The Twitter handle @NoBullBison quietly appeared in April 2019 and began taking swings at the administration’s critics. “Bison bringing the facts - calling out the bull,” read the profile’s bio, a reference to the federal agency’s bison seal.
In its first post from the profile, the Interior Department lashed out at the left-leaning Center for American Progress over a report the group produced that found that one-quarter of all new oil and gas leases approved by the department were within migration corridors for big game species like elk and mule deer ― habitats that the Trump administration had vowed to identify and better protect.
Documents that HuffPost obtained last week through a Freedom of Information Act request show that Daniel Jorjani, the agency’s top lawyer, and Todd Willens, then the acting chief of staff for then-Interior Secretary David Bernhardt, were among those involved in crafting the initial rebuttal of CAP’s report.
Willens forwarded CAP’s report without comment to two colleagues on April 18, 2019. Casey Stemler, a senior adviser at the U.S. Fish and Wildlife Service, responded later that morning, writing that he’d “become sick and tired of various people and groups claiming the Order does this or that or it will lead to this or that,” referring to a secretarial order that Bernhardt’s predecessor, Ryan Zinke, signed in 2018.
“It would be great if we had a communication effort to [sic] so I can lay out the facts,” Stemler added.
Willens forwarded Stemler’s lengthy response to Interior Department communications staff, directing them to “get on this and put out truth.”
Faith Vander Voort, the Interior Department’s top spokesperson, used her official government email account to set up the No Bull Bison account.

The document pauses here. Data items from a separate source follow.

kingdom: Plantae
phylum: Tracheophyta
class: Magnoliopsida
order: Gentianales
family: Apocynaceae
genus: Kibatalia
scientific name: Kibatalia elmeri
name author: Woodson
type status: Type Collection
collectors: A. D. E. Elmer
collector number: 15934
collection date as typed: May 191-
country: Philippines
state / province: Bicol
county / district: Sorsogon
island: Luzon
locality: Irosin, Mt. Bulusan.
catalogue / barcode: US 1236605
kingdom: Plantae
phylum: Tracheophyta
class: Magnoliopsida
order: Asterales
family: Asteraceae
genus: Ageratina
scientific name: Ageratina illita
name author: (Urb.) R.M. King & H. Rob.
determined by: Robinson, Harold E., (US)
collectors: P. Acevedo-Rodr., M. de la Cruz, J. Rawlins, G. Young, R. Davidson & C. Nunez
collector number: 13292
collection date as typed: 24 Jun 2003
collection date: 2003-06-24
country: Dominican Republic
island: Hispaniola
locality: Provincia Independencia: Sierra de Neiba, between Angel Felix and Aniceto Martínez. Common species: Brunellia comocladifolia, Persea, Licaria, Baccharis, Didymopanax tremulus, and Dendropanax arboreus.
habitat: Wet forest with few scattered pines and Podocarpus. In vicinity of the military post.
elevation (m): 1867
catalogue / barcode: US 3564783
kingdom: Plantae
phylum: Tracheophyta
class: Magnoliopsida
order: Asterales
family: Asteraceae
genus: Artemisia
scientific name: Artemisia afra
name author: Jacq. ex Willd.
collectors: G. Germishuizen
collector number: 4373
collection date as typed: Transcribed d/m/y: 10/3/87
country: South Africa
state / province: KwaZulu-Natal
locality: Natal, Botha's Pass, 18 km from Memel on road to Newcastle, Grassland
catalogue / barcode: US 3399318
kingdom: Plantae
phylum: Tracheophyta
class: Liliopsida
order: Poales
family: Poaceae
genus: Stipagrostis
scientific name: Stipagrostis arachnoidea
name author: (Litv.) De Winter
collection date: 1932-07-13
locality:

She quickly chimed in: “I think this would make a fantastic first ‘No Bull from the Bison’ tweet.”
Vander Voort drafted a series of tweets using Stemler’s email and forwarded them to Jorjani. After some confusion — “??,” Jorjani initially responded — he signed off on the thread.
“Team,” Vander Voort wrote to colleagues in the secretary’s office. “Wanted to let you all know that I received the golden thumb of compliance from Dan (see below). Unless I hear otherwise from any of you before 4:30pm, I am going to let it rip from the Bison account.”
“I’m good,” Willens responded approvingly, noting that a retweet from Bernhardt would be “likely.”
Vander Voort subsequently emailed Bernhardt to ask if she could retweet the post from his account. The documents do not include any response from the secretary, but his official government Twitter handle did retweet it later that day.
It wasn’t until the following day, April 19, and only after HuffPost revealed that the @NoBullBison profile was set up using Vander Voort’s government email address, that the Interior Department acknowledged the account as its own.
As HuffPost previously reported, @NoBullBison’s run on social media was brief and insignificant. Over the six months it was active, it posted just five times and garnered little engagement.
In its final tweet, the handle targeted then-Rep. Deb Haaland (D-N.M.), one of the first two Native American women elected to Congress, for apparently misstating the number of federally recognized tribes in the U.S. during a congressional hearing. But instead of a fair, accurate fact-check, Trump Interior officials used their troll account to misrepresent Haaland’s words.
In March, Haaland was confirmed as the 54th secretary of the Interior Department, the massive federal agency that oversees roughly one-fifth of all land in the U.S.
The @NoBullBison, thankfully, has stopped flatulating online.